The template can vary from organization to organization, however there are several critical pieces that I believe every design decision should include. Feel free to adapt this template as needed for your organization.
Summarize the problem or issue the design decision is addressing. It can include information around the business use-case, operational issue, or existing risk the design decision is solving.
Describe why the decision is necessary. What is driving the need to fix the problem summarized in the Problem Statement?
The most important foundational part of any design decision. Provide clearly defined requirements based on the business use-case you are required to meet. A requirement is a necessity or pre-requisite that must be met in order for the decision to have merit.
If there are no requirements specified, then there is no reason to be writing a design decision.
Nearly every design decision will have assumptions, although there are rare cases where there may be none. An assumption is a preconceived thought or belief you as the author is making based on little or no evidence. The assumptions are generally accepted as truths until proven otherwise.
If you are making a large number of assumptions for the design decision, you are encouraged to spend time investigating those assumptions beforehand to determine if they are true or false. Once proven true, they become part of the design decision as constraints or justifications.
Every design decision will be susceptible to some number of constraints. A constraint is a limitation or restriction the design decision must abide by. These constraints may be environmental, historical or due to an existing standard that must be adhered to. Most previous design decisions eventually become a constraint to the future design decisions.
Provide a detailed description of the design changes, including any logical or physical diagrams to support the decision.
Explain the rationale behind each architecture design made above. Describe the technical reasons that demonstrate correct or reasonable decisions have been made.
Think about how the architecture decision(s) made in the document will affect other components with the environment. The implications should identify risks, new requirements and/or constraints to the design decision. If there are new requirements as a result of the decision(s) made, address those here. In addition, if the decision(s) made will make other previously ratified design decisions obsolete, that too should be noted.

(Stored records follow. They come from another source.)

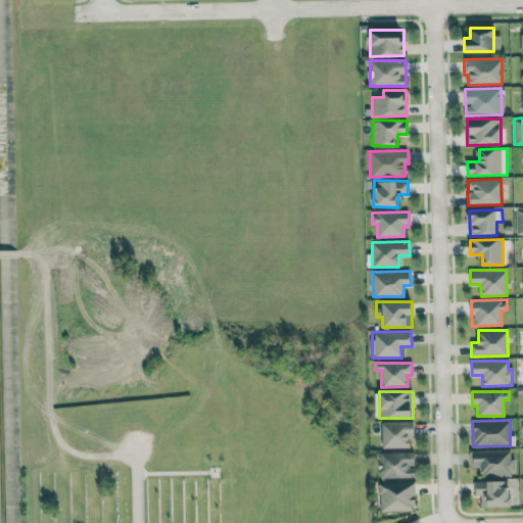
[(414,422),(381,422),(382,448),(410,447),(410,436),(414,436),(414,422)]
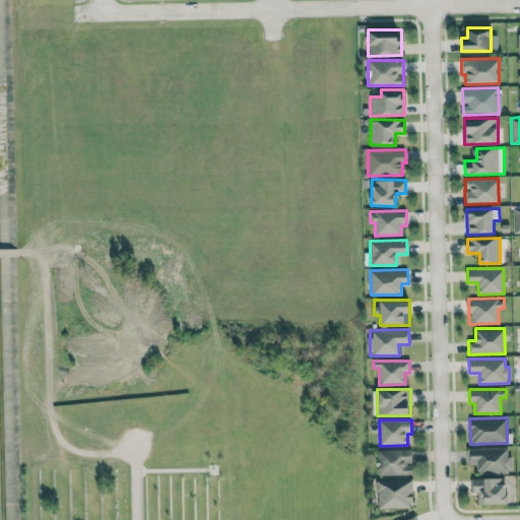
[(506,448),(470,448),(470,462),(476,462),(477,472),(512,472),(512,456),(507,456),(506,448)]
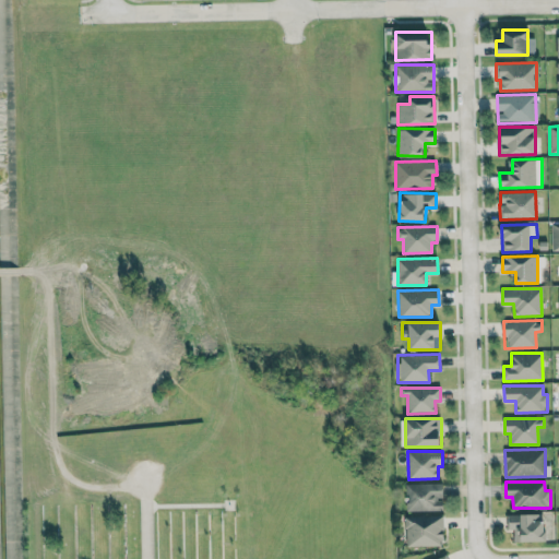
[(442,483),(406,484),(406,511),(443,511),(442,483)]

Note any risks that have been introduced as a result of the design decision(s) made above. Provide a description of the risk and how it will be mitigated.
Explain how the new design decision will be addressed by the operational teams. Include documentation on how operational procedures will be modified to ensure the design decision is being adhered to.

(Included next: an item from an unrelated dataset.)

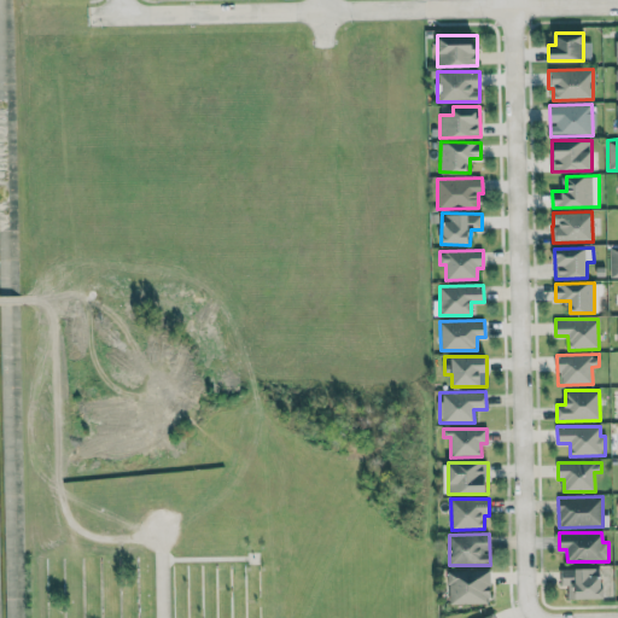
[(569,599),(604,598),(604,567),(560,569),(560,586),(567,586),(569,599)]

Explain how the design decision(s) documented will be implemented into new and existing environments. What teams will be involved and what steps will need to be taken to properly implement. The section does not need to include every detail of the implementation, but it should demonstrate the broad strokes and show thought has been put into the process.
Identify areas where automation is possible, including the tools that can be leveraged to do so (PowerCLI, Ansible, API, etc).
Monitoring & Alerting
Describe any new metrics that need to be monitored, including thresholds for each metric. Document what, if any, configuration checks need to be in place to verify the implementation was done properly and/or the system is operating as expected. In addition, describe the mitigation or action plan when an alert threshold is crossed, identifying any tools required to address issues within the environment.
Discuss the alternatives that were considered in place of the decisions made in the document. Clearly document the alternatives so that it can easily be understood what other options were not only considered, but why they were not chosen. Provide details on how the decisions asserted are a better choice than the alternatives, based on the requirements, constraints and business needs.
If an alternative should be reconsidered in the future, note what requirements or business use-cases would need to change to invoke reconsideration.
Note any reference materials, official documentation, blog articles, etc. that were leveraged within the document to provide additional context.